ACTION ITEM:
For each line in the data below that has the word "iburst", copy that line.

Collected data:
□ □ □ □ □

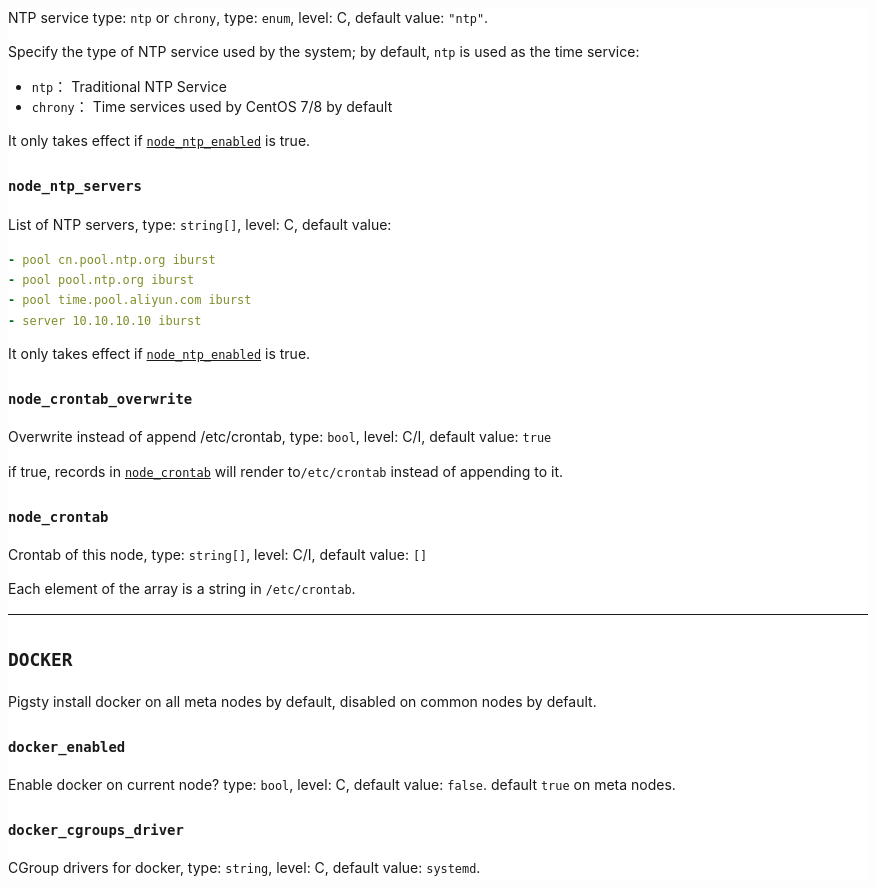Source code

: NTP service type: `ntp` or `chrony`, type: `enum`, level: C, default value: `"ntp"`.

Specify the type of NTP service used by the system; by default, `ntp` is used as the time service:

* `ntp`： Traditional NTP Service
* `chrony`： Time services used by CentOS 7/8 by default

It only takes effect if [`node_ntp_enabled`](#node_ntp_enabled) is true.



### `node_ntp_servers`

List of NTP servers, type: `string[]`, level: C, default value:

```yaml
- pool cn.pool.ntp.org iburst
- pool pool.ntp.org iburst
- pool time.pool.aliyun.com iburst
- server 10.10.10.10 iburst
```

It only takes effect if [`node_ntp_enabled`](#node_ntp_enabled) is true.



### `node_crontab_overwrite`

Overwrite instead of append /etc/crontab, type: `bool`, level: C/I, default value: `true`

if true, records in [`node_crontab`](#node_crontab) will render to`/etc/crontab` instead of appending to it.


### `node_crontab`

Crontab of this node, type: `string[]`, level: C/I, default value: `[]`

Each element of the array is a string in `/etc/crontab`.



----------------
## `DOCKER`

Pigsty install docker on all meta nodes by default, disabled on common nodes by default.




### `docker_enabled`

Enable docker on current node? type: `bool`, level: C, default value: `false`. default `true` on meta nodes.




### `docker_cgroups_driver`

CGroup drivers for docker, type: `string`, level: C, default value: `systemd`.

□ □ □ □ □

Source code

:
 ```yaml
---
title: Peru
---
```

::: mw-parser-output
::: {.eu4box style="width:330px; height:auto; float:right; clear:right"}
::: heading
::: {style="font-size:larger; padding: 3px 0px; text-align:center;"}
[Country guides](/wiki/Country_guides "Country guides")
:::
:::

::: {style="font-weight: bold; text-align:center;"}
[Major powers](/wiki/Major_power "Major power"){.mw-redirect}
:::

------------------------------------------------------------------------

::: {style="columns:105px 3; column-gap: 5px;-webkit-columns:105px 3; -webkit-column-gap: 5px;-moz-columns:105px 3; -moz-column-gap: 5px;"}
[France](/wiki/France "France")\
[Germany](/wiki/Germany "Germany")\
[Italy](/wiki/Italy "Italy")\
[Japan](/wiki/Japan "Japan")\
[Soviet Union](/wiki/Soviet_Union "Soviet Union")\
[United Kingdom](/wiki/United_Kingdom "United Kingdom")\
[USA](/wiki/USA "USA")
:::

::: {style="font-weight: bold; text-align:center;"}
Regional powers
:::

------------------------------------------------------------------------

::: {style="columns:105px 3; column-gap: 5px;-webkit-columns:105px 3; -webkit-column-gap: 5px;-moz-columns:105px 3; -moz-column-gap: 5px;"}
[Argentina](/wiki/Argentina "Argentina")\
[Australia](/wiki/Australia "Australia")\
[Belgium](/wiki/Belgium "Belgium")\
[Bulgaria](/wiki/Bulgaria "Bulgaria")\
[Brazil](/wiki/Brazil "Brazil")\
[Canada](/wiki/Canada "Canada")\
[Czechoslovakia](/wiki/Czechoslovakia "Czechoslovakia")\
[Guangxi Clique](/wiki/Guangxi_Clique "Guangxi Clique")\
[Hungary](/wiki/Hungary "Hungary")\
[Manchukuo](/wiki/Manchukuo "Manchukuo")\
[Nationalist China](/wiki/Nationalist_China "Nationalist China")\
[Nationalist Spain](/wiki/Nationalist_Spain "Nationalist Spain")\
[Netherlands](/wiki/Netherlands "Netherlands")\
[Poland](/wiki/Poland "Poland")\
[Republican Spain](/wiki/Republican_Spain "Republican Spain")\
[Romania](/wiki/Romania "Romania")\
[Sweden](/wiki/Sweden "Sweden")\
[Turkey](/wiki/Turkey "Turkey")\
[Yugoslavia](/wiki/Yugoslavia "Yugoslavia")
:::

□ □ □ □ □

ANSWER BOX:
- pool cn.pool.ntp.org iburst
- pool pool.ntp.org iburst
- pool time.pool.aliyun.com iburst
- server 10.10.10.10 iburst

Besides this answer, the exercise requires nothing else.